Reproduce the entire text on David Moyes succeeding Alex Ferguson at Manchester United word for word.

• **Passage provided**:

* * * * *

Great Expectations

Sir Alex Ferguson hand-picked fellow Scot David Moyes to be his successor. It’s a bit of a mystery why – Sir Alex had United winning things. To put things into context, in the time that Moyes was with Everton both Portsmouth and Wigan won the FA Cup, and Middlesbrough, Birmingham City and Swansea City had all won the League Cup. Everton had won nothing. Nothing at all in all the time he was there. However, surely anyone could walk into United and win, it’s just in their DNA, right?

Not necessarily. The problem is that while Sir Alex had been tweaking, others had been making wholesale changes. The other problem, and the biggest one, was the David Moyes isn’t Alex Ferguson. Ferguson had created a persona that dominated the game as much as some of the players. He created a vision of the club and he was part of it, and rightly so. However, anyone moving into his office would have had some of the similar struggles of having to deal with the great expectations of the job. You can’t just take the place of a legend, but at the same time, you can’t dismantle the processes that had created many legends over the years. Above all else, you have to find a way to reinvent the vision and make it bigger. How could Moyes, who hadn’t won anything at this level, ever hope to inspire a team of champions who had won more top flight silverware in previous year than he had in his entire career?

Bring the vision!

This was a chance for him to reinvent himself, create a new version of himself, one that demanded the very highest standards of his team and of himself. Instead of trying to shape his environment and change the way things were, he could have been the one to adapt to his new world. He never really seemed to fit the picture of a competitor who was going to push his team to be all-or-nothing, and be completely shocked when the return was nothing. He had experienced, and accepted too much losing in his time, and this was the difference between some unknown Scottish guy rolling into the gates of Old Trafford in 1986, and a known Scot taking charge in 2013. Winning. It may have been with Aberdeen, but they won. Ferguson knew what winning felt like and he knew how to make it happen. Mindset, expectations, and what you are going to expect as a minimum from your efforts are the keys to success.

* * * * *

• **Data entries**:
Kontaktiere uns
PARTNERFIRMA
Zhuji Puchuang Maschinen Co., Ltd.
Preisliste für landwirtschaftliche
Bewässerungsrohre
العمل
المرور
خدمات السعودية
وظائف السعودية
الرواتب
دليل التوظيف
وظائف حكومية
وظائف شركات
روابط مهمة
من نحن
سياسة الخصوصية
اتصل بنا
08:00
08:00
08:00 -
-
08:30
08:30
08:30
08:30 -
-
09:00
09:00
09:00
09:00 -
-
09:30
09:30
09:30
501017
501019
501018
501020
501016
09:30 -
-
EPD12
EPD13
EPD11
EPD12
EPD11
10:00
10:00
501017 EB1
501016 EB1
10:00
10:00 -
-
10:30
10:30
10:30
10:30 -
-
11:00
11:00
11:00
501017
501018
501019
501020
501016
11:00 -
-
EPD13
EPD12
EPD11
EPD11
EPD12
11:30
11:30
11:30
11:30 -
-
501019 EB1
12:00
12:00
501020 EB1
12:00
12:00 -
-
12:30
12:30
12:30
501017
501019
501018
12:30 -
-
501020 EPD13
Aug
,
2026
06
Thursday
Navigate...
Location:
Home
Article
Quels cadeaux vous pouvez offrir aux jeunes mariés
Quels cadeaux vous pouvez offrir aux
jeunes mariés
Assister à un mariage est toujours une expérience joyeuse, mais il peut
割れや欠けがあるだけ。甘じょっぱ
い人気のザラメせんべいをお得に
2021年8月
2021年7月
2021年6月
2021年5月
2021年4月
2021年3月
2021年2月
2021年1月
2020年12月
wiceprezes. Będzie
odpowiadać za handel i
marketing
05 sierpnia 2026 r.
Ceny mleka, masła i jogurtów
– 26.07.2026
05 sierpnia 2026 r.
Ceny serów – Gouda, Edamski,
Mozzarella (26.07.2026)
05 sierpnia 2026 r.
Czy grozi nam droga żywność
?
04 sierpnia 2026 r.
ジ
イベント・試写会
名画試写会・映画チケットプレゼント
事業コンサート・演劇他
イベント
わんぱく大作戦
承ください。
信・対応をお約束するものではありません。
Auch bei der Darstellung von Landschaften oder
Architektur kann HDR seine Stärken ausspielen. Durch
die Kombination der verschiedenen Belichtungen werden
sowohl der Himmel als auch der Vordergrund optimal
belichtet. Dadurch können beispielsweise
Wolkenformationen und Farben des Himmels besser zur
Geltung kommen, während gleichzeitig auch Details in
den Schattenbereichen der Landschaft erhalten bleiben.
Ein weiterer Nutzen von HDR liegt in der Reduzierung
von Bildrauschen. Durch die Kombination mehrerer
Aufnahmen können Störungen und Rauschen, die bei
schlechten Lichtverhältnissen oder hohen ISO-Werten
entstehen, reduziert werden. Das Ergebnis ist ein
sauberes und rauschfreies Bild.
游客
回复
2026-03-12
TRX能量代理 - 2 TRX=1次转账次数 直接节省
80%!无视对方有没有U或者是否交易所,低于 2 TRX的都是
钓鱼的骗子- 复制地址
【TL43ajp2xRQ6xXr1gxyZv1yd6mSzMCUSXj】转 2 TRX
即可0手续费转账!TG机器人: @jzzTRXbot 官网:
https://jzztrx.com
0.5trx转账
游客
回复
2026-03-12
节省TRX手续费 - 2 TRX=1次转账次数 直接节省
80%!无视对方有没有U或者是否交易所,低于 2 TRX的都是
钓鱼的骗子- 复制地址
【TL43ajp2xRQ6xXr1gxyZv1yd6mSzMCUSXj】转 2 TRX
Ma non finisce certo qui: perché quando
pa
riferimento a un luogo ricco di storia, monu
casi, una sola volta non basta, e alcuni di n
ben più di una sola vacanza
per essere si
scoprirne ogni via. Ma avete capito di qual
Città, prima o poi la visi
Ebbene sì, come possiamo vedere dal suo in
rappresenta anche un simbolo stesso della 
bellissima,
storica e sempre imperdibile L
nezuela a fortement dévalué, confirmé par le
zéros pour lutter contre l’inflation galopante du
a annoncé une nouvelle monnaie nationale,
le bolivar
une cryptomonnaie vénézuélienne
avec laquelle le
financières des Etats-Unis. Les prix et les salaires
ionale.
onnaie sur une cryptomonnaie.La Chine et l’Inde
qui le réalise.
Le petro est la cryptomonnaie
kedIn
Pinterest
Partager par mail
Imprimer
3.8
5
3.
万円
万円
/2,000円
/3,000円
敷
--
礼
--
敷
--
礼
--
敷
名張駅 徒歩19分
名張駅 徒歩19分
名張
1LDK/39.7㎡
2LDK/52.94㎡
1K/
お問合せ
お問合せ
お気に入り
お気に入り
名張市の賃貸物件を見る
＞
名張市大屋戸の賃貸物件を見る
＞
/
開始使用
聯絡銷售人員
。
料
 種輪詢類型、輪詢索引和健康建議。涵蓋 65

* * * * *

• **Response to this task**:
Great Expectations

Sir Alex Ferguson hand-picked fellow Scot David Moyes to be his successor. It’s a bit of a mystery why – Sir Alex had United winning things. To put things into context, in the time that Moyes was with Everton both Portsmouth and Wigan won the FA Cup, and Middlesbrough, Birmingham City and Swansea City had all won the League Cup. Everton had won nothing. Nothing at all in all the time he was there. However, surely anyone could walk into United and win, it’s just in their DNA, right?

Not necessarily. The problem is that while Sir Alex had been tweaking, others had been making wholesale changes. The other problem, and the biggest one, was the David Moyes isn’t Alex Ferguson. Ferguson had created a persona that dominated the game as much as some of the players. He created a vision of the club and he was part of it, and rightly so. However, anyone moving into his office would have had some of the similar struggles of having to deal with the great expectations of the job. You can’t just take the place of a legend, but at the same time, you can’t dismantle the processes that had created many legends over the years. Above all else, you have to find a way to reinvent the vision and make it bigger. How could Moyes, who hadn’t won anything at this level, ever hope to inspire a team of champions who had won more top flight silverware in previous year than he had in his entire career?

Bring the vision!

This was a chance for him to reinvent himself, create a new version of himself, one that demanded the very highest standards of his team and of himself. Instead of trying to shape his environment and change the way things were, he could have been the one to adapt to his new world. He never really seemed to fit the picture of a competitor who was going to push his team to be all-or-nothing, and be completely shocked when the return was nothing. He had experienced, and accepted too much losing in his time, and this was the difference between some unknown Scottish guy rolling into the gates of Old Trafford in 1986, and a known Scot taking charge in 2013. Winning. It may have been with Aberdeen, but they won. Ferguson knew what winning felt like and he knew how to make it happen. Mindset, expectations, and what you are going to expect as a minimum from your efforts are the keys to success.